Sorry for late reply, I'm at work at the moment! No rest for the wicked! I can totaly understand why you take the shakes almost like a meal replacement I suppose? That's a lot of shake, must cost a fortune! I try to eat as much protine as poss but probably don't get enough, maybe I'd see better results if I did suppliment but not untill I eat properly and the right foods all of the time.besides it would help me lose the gut and see those abs that I apparently have, never seen them though, been hiding for 28 years


----------



## MR_SHADOW (Jun 2, 2012)

hi and welcome


----------



## Schwarzasharpy (Aug 23, 2012)

I don't envy you buddy working on a Sunday!! Yeah that's the plan really, I've only just started taking the shakes regularly before I was just having a shake after the gym that was it no wonder why it's only recently I've started to bulk out!

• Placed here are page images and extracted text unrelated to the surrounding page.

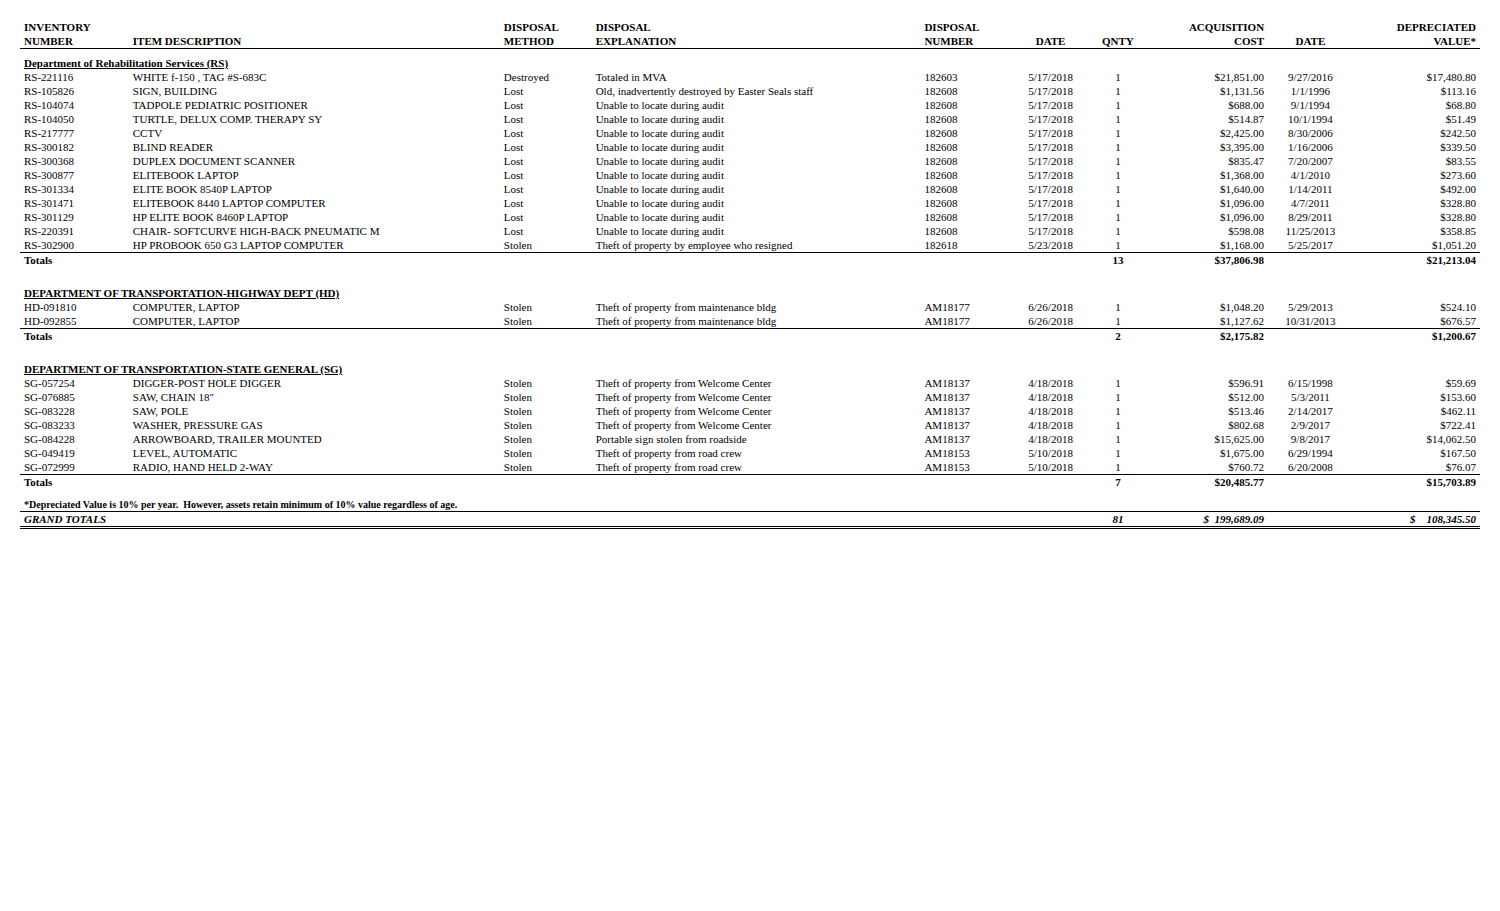| INVENTORY | | DISPOSAL | DISPOSAL | DISPOSAL | | | ACQUISITION | | DEPRECIATED |
| --- | --- | --- | --- | --- | --- | --- | --- | --- | --- |
| NUMBER | ITEM DESCRIPTION | METHOD | EXPLANATION | NUMBER | DATE | QNTY | COST | DATE | VALUE* |
| Department of Rehabilitation Services (RS) |
| RS-221116 | WHITE f-150 , TAG #S-683C | Destroyed | Totaled in MVA | 182603 | 5/17/2018 | 1 | $21,851.00 | 9/27/2016 | $17,480.80 |
| RS-105826 | SIGN, BUILDING | Lost | Old, inadvertently destroyed by Easter Seals staff | 182608 | 5/17/2018 | 1 | $1,131.56 | 1/1/1996 | $113.16 |
| RS-104074 | TADPOLE PEDIATRIC POSITIONER | Lost | Unable to locate during audit | 182608 | 5/17/2018 | 1 | $688.00 | 9/1/1994 | $68.80 |
| RS-104050 | TURTLE, DELUX COMP. THERAPY SY | Lost | Unable to locate during audit | 182608 | 5/17/2018 | 1 | $514.87 | 10/1/1994 | $51.49 |
| RS-217777 | CCTV | Lost | Unable to locate during audit | 182608 | 5/17/2018 | 1 | $2,425.00 | 8/30/2006 | $242.50 |
| RS-300182 | BLIND READER | Lost | Unable to locate during audit | 182608 | 5/17/2018 | 1 | $3,395.00 | 1/16/2006 | $339.50 |
| RS-300368 | DUPLEX DOCUMENT SCANNER | Lost | Unable to locate during audit | 182608 | 5/17/2018 | 1 | $835.47 | 7/20/2007 | $83.55 |
| RS-300877 | ELITEBOOK LAPTOP | Lost | Unable to locate during audit | 182608 | 5/17/2018 | 1 | $1,368.00 | 4/1/2010 | $273.60 |
| RS-301334 | ELITE BOOK 8540P LAPTOP | Lost | Unable to locate during audit | 182608 | 5/17/2018 | 1 | $1,640.00 | 1/14/2011 | $492.00 |
| RS-301471 | ELITEBOOK 8440 LAPTOP COMPUTER | Lost | Unable to locate during audit | 182608 | 5/17/2018 | 1 | $1,096.00 | 4/7/2011 | $328.80 |
| RS-301129 | HP ELITE BOOK 8460P LAPTOP | Lost | Unable to locate during audit | 182608 | 5/17/2018 | 1 | $1,096.00 | 8/29/2011 | $328.80 |
| RS-220391 | CHAIR- SOFTCURVE HIGH-BACK PNEUMATIC M | Lost | Unable to locate during audit | 182608 | 5/17/2018 | 1 | $598.08 | 11/25/2013 | $358.85 |
| RS-302900 | HP PROBOOK 650 G3 LAPTOP COMPUTER | Stolen | Theft of property by employee who resigned | 182618 | 5/23/2018 | 1 | $1,168.00 | 5/25/2017 | $1,051.20 |
| Totals | | | | | | 13 | $37,806.98 | | $21,213.04 |
| DEPARTMENT OF TRANSPORTATION-HIGHWAY DEPT (HD) |
| HD-091810 | COMPUTER, LAPTOP | Stolen | Theft of property from maintenance bldg | AM18177 | 6/26/2018 | 1 | $1,048.20 | 5/29/2013 | $524.10 |
| HD-092855 | COMPUTER, LAPTOP | Stolen | Theft of property from maintenance bldg | AM18177 | 6/26/2018 | 1 | $1,127.62 | 10/31/2013 | $676.57 |
| Totals | | | | | | 2 | $2,175.82 | | $1,200.67 |
| DEPARTMENT OF TRANSPORTATION-STATE GENERAL (SG) |
| SG-057254 | DIGGER-POST HOLE DIGGER | Stolen | Theft of property from Welcome Center | AM18137 | 4/18/2018 | 1 | $596.91 | 6/15/1998 | $59.69 |
| SG-076885 | SAW, CHAIN 18" | Stolen | Theft of property from Welcome Center | AM18137 | 4/18/2018 | 1 | $512.00 | 5/3/2011 | $153.60 |
| SG-083228 | SAW, POLE | Stolen | Theft of property from Welcome Center | AM18137 | 4/18/2018 | 1 | $513.46 | 2/14/2017 | $462.11 |
| SG-083233 | WASHER, PRESSURE GAS | Stolen | Theft of property from Welcome Center | AM18137 | 4/18/2018 | 1 | $802.68 | 2/9/2017 | $722.41 |
| SG-084228 | ARROWBOARD, TRAILER MOUNTED | Stolen | Portable sign stolen from roadside | AM18137 | 4/18/2018 | 1 | $15,625.00 | 9/8/2017 | $14,062.50 |
| SG-049419 | LEVEL, AUTOMATIC | Stolen | Theft of property from road crew | AM18153 | 5/10/2018 | 1 | $1,675.00 | 6/29/1994 | $167.50 |
| SG-072999 | RADIO, HAND HELD 2-WAY | Stolen | Theft of property from road crew | AM18153 | 5/10/2018 | 1 | $760.72 | 6/20/2008 | $76.07 |
| Totals | | | | | | 7 | $20,485.77 | | $15,703.89 |
| *Depreciated Value is 10% per year. However, assets retain minimum of 10% value regardless of age. |
| GRAND TOTALS | 81 | $ 199,689.09 | | $ 108,345.50 |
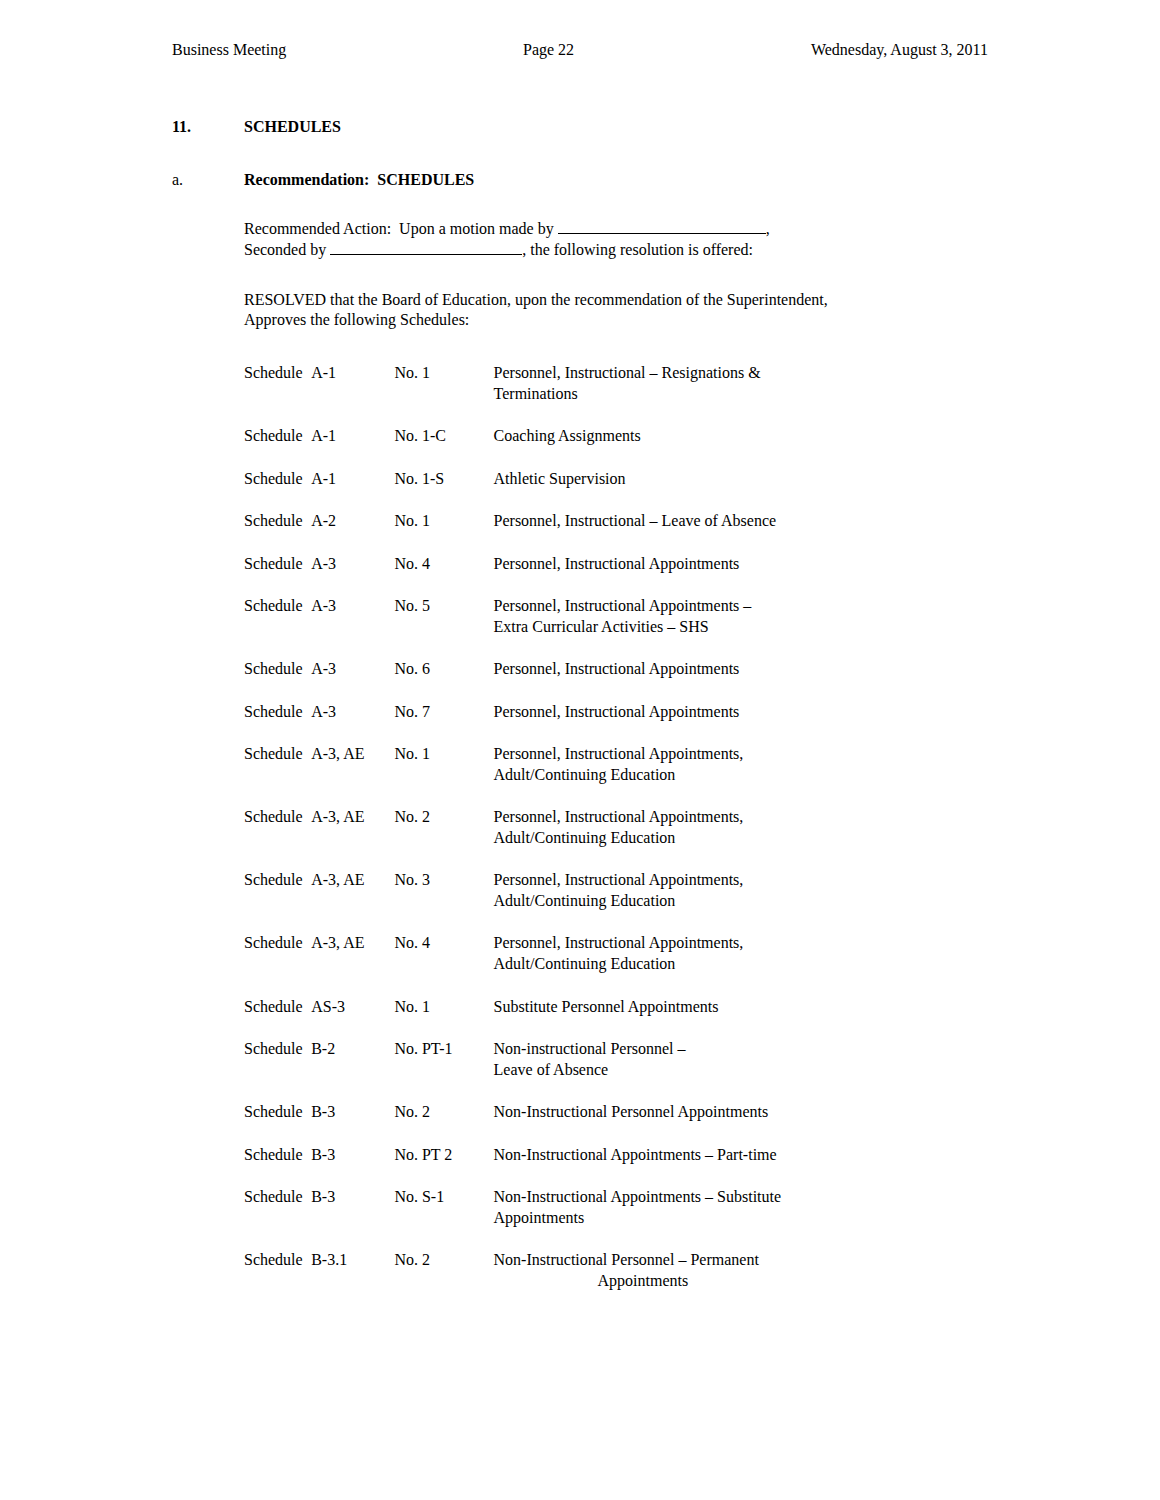Business Meeting
Page 22
Wednesday, August 3, 2011
11. SCHEDULES
a. Recommendation: SCHEDULES
Recommended Action: Upon a motion made by ,
Seconded by , the following resolution is offered:
RESOLVED that the Board of Education, upon the recommendation of the Superintendent,
Approves the following Schedules:
| Schedule | A-1 | No. 1 | Personnel, Instructional – Resignations & Terminations |
| Schedule | A-1 | No. 1-C | Coaching Assignments |
| Schedule | A-1 | No. 1-S | Athletic Supervision |
| Schedule | A-2 | No. 1 | Personnel, Instructional – Leave of Absence |
| Schedule | A-3 | No. 4 | Personnel, Instructional Appointments |
| Schedule | A-3 | No. 5 | Personnel, Instructional Appointments – Extra Curricular Activities – SHS |
| Schedule | A-3 | No. 6 | Personnel, Instructional Appointments |
| Schedule | A-3 | No. 7 | Personnel, Instructional Appointments |
| Schedule | A-3, AE | No. 1 | Personnel, Instructional Appointments, Adult/Continuing Education |
| Schedule | A-3, AE | No. 2 | Personnel, Instructional Appointments, Adult/Continuing Education |
| Schedule | A-3, AE | No. 3 | Personnel, Instructional Appointments, Adult/Continuing Education |
| Schedule | A-3, AE | No. 4 | Personnel, Instructional Appointments, Adult/Continuing Education |
| Schedule | AS-3 | No. 1 | Substitute Personnel Appointments |
| Schedule | B-2 | No. PT-1 | Non-instructional Personnel – Leave of Absence |
| Schedule | B-3 | No. 2 | Non-Instructional Personnel Appointments |
| Schedule | B-3 | No. PT 2 | Non-Instructional Appointments – Part-time |
| Schedule | B-3 | No. S-1 | Non-Instructional Appointments – Substitute Appointments |
| Schedule | B-3.1 | No. 2 | Non-Instructional Personnel – Permanent Appointments |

Yeah I need to start doing my abs in every workout. I wanna have ripped abs BADLY I want the wash board effect lol :thumb:


----------



## Nighthawk01 (Aug 26, 2012)

Hi All , just about to get back into training after a 30 year sabatical. I'm about 6ft 2 , weighed 19st 10 6 weeks ago. Going to be 50 in October and Doc says I better get my finger out before fat old folks problems start to kick in. Now at 17st 1. Aiming for about 15 before 50th ( 2nd week October ). Worst I hit was 21.5 stone. Concentrating on losing weight and doing cardio just now but going to introduce weights next week to tone up a bit before flab comes of. Then intend to train for a bit of muscle mass after. Not really a gym person , tend to train at home. Unfortunately no mates tp spot or train with . they all lardies and happy with it. So going to be free weights , simple bench , chin bar and imagination for a while. Decided to join here to help keep me motivated hopefully.

Cheers

Dave


----------



## Schwarzasharpy (Aug 23, 2012)

Good luck with your training goals and welcome.


----------